PAGE EXCERPT
================

An iOS kernel exploit designated to work on all 64-bit iOS devices <= 10.3.1

Offsets modifications for other iOS devicesLike a lot (if not most) of the iOS kernel exploits, this also requires offsets for each iOS device and version. Those will be posted in the close future (when I get more time) but should be acquired from AppleAVEDriver (you can get a hint on the offsets from the comments above them).

Sandbox escape
Like mentioned, AppleAVEDriver direct access requires sandbox escape (either mediaserverd sandbox context or no sandbox at all). Fortunately, Sandbox escape exploits have been released by P0, which means this can be used to completely compromise a kernel, and a step towards a full jailbreak.

Is it a Jailbreak?
This is a crucial part in a Jailbreak chain, but this never aimed to become a Jailbreak.

iOS vulnerabilities discovered and reported to Apple

AVEVideoEncoder

Available for: iPhone 5 and later, iPad 4th generation and later, and iPod touch 6th generation
Impact: An application may be able to gain kernel privileges
Description: Multiple memory corruption issues were addressed with improved memory handling.
  • CVE-2017-6989: Adam Donenfeld (@doadam) of the Zimperium zLabs Team
  • CVE-2017-6994: Adam Donenfeld (@doadam) of the Zimperium zLabs Team
  • CVE-2017-6995: Adam Donenfeld (@doadam) of the Zimperium zLabs Team
  • CVE-2017-6996: Adam Donenfeld (@doadam) of the Zimperium zLabs Team
  • CVE-2017-6997: Adam Donenfeld (@doadam) of the Zimperium zLabs Team
  • CVE-2017-6998: Adam Donenfeld (@doadam) of the Zimperium zLabs Team
  • CVE-2017-6999: Adam Donenfeld (@doadam) of the Zimperium zLabs Team

IOSurface

Available for: iPhone 5 and later, iPad 4th generation and later, and iPod touch 6th generation
Impact: An application may be able to gain kernel privileges
Description: A race condition was addressed through improved locking.

================

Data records
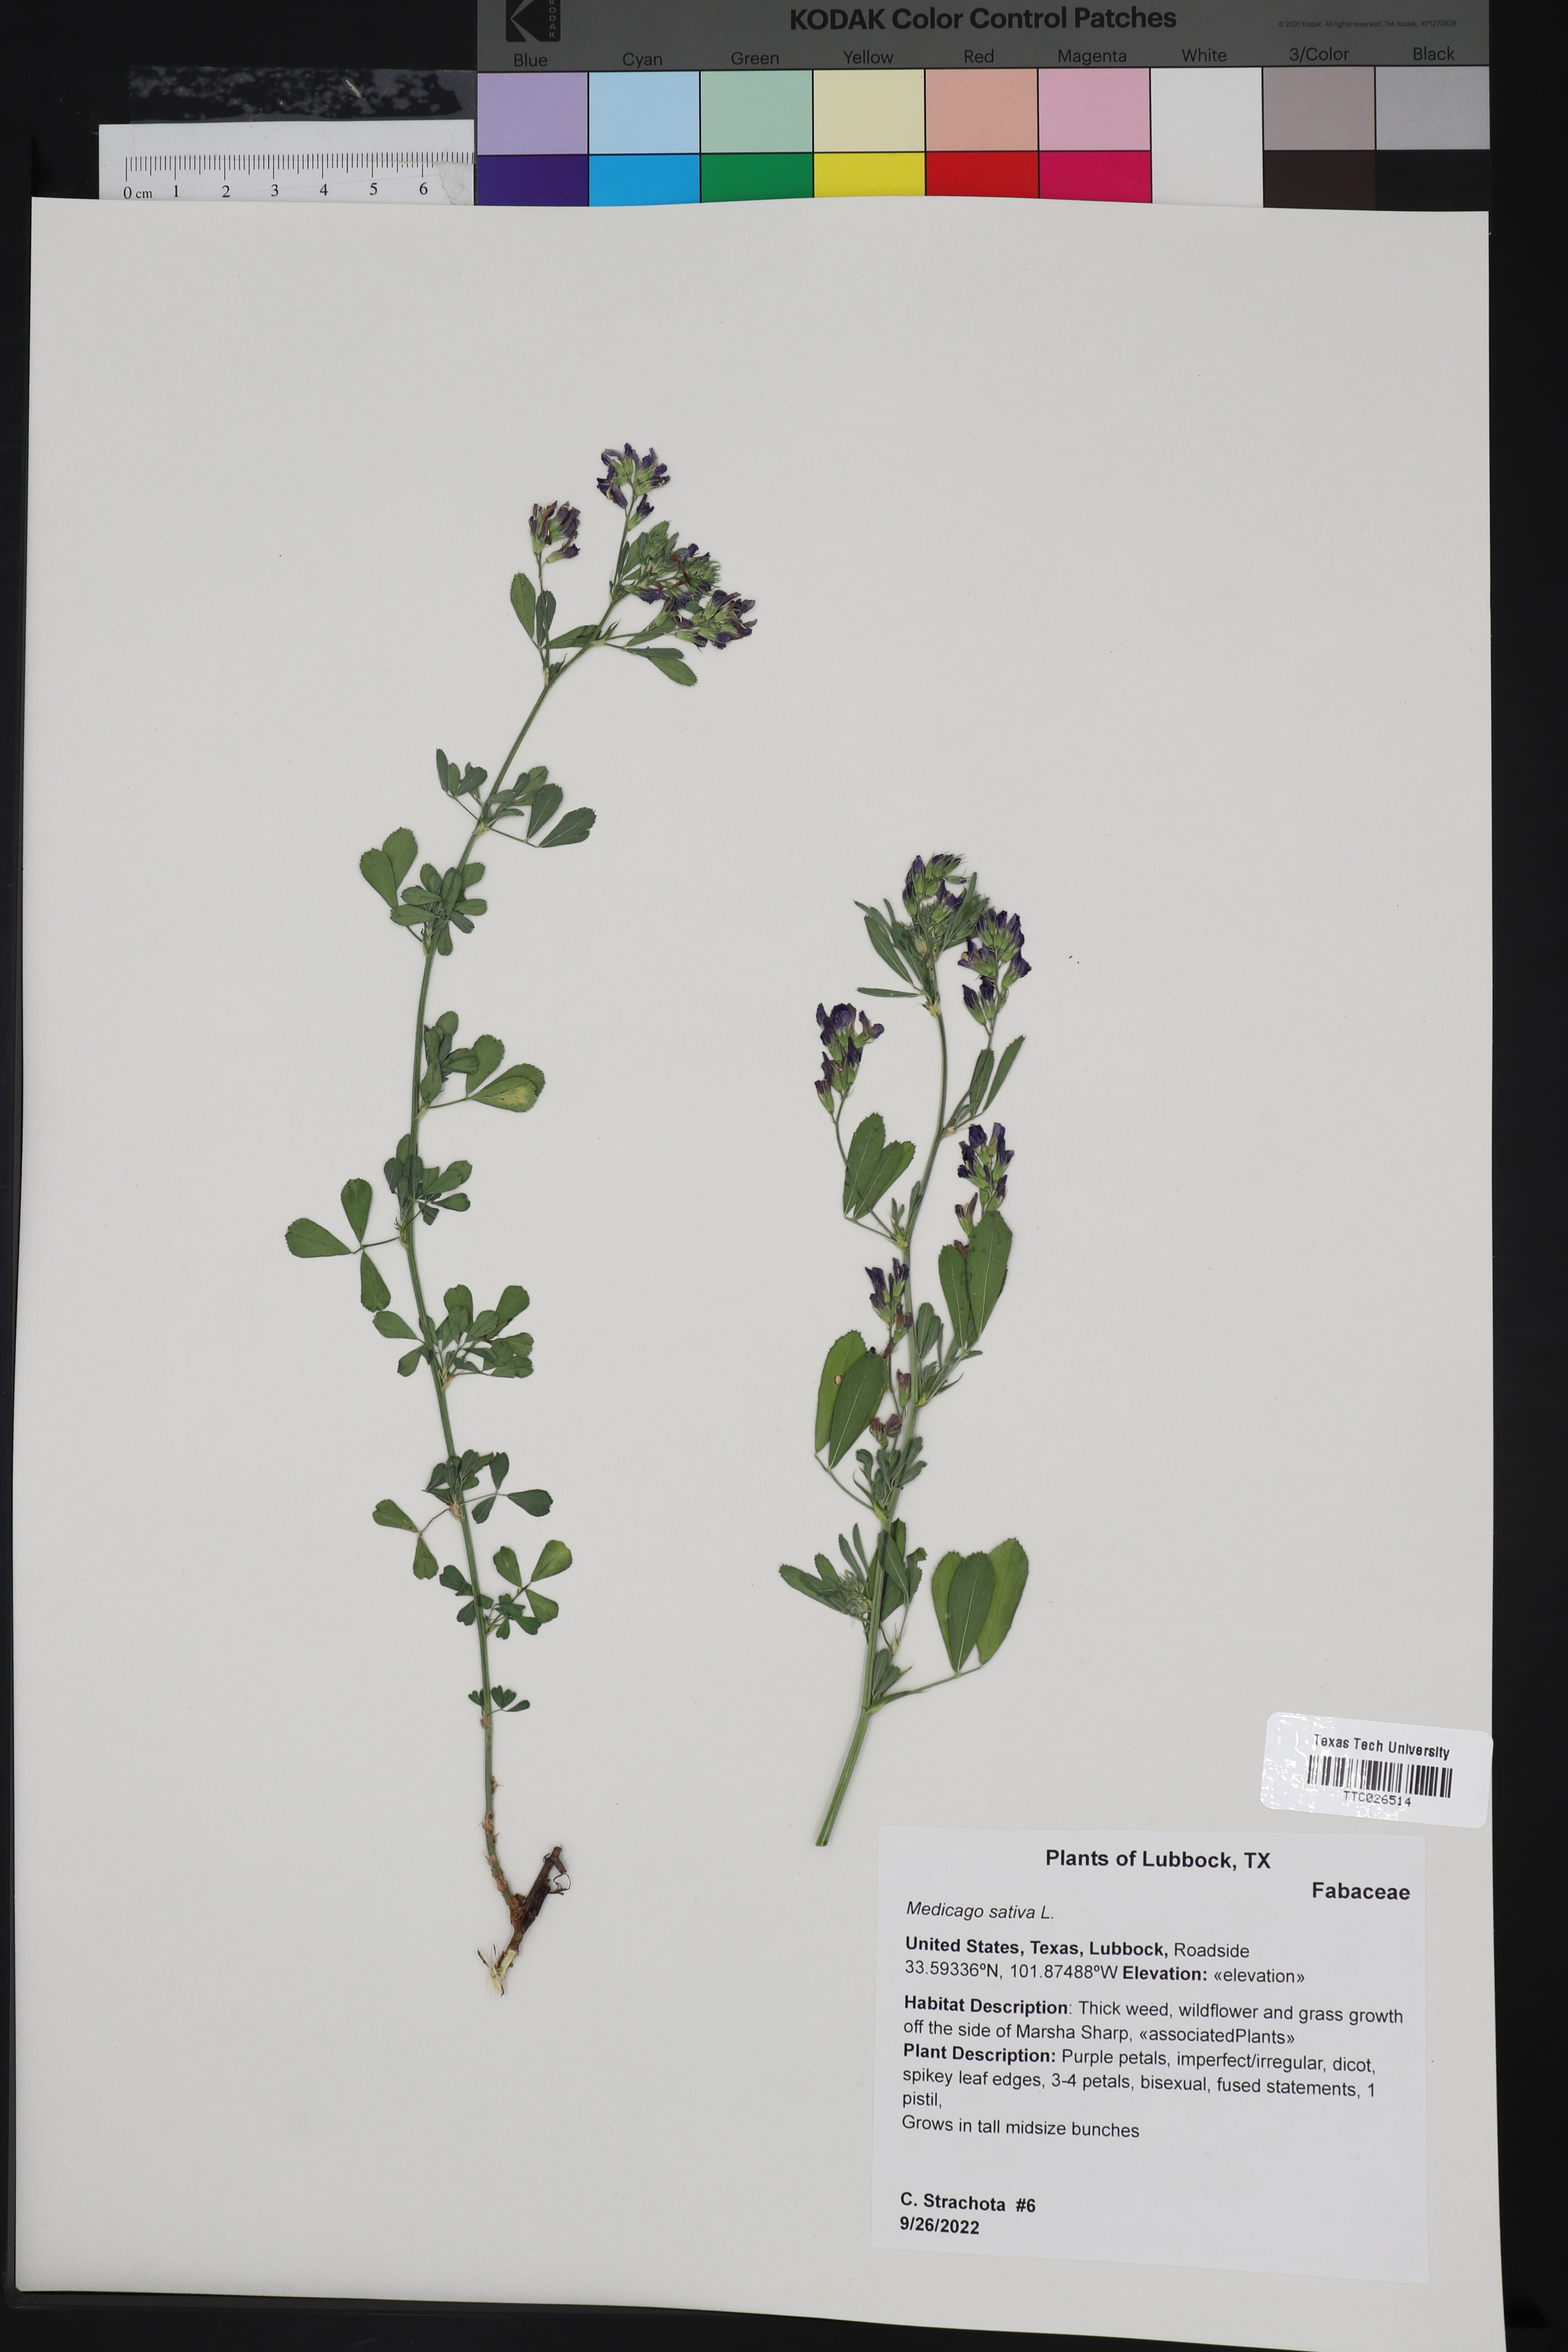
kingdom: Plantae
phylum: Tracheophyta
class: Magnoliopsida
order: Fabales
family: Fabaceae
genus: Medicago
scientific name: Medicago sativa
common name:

================

REQUIRED ACTIONS
A. Pull out the full iOS kernel exploit excerpt word for word.
B. Copy the organism entries line for line, without changing anything, and omit the pictures.

ANSWERS BY TASK
A.
An iOS kernel exploit designated to work on all 64-bit iOS devices <= 10.3.1

Offsets modifications for other iOS devicesLike a lot (if not most) of the iOS kernel exploits, this also requires offsets for each iOS device and version. Those will be posted in the close future (when I get more time) but should be acquired from AppleAVEDriver (you can get a hint on the offsets from the comments above them).

Sandbox escape
Like mentioned, AppleAVEDriver direct access requires sandbox escape (either mediaserverd sandbox context or no sandbox at all). Fortunately, Sandbox escape exploits have been released by P0, which means this can be used to completely compromise a kernel, and a step towards a full jailbreak.

Is it a Jailbreak?
This is a crucial part in a Jailbreak chain, but this never aimed to become a Jailbreak.

iOS vulnerabilities discovered and reported to Apple

AVEVideoEncoder

Available for: iPhone 5 and later, iPad 4th generation and later, and iPod touch 6th generation
Impact: An application may be able to gain kernel privileges
Description: Multiple memory corruption issues were addressed with improved memory handling.
  • CVE-2017-6989: Adam Donenfeld (@doadam) of the Zimperium zLabs Team
  • CVE-2017-6994: Adam Donenfeld (@doadam) of the Zimperium zLabs Team
  • CVE-2017-6995: Adam Donenfeld (@doadam) of the Zimperium zLabs Team
  • CVE-2017-6996: Adam Donenfeld (@doadam) of the Zimperium zLabs Team
  • CVE-2017-6997: Adam Donenfeld (@doadam) of the Zimperium zLabs Team
  • CVE-2017-6998: Adam Donenfeld (@doadam) of the Zimperium zLabs Team
  • CVE-2017-6999: Adam Donenfeld (@doadam) of the Zimperium zLabs Team

IOSurface

Available for: iPhone 5 and later, iPad 4th generation and later, and iPod touch 6th generation
Impact: An application may be able to gain kernel privileges
Description: A race condition was addressed through improved locking.

B.
kingdom: Plantae
phylum: Tracheophyta
class: Magnoliopsida
order: Fabales
family: Fabaceae
genus: Medicago
scientific name: Medicago sativa
common name:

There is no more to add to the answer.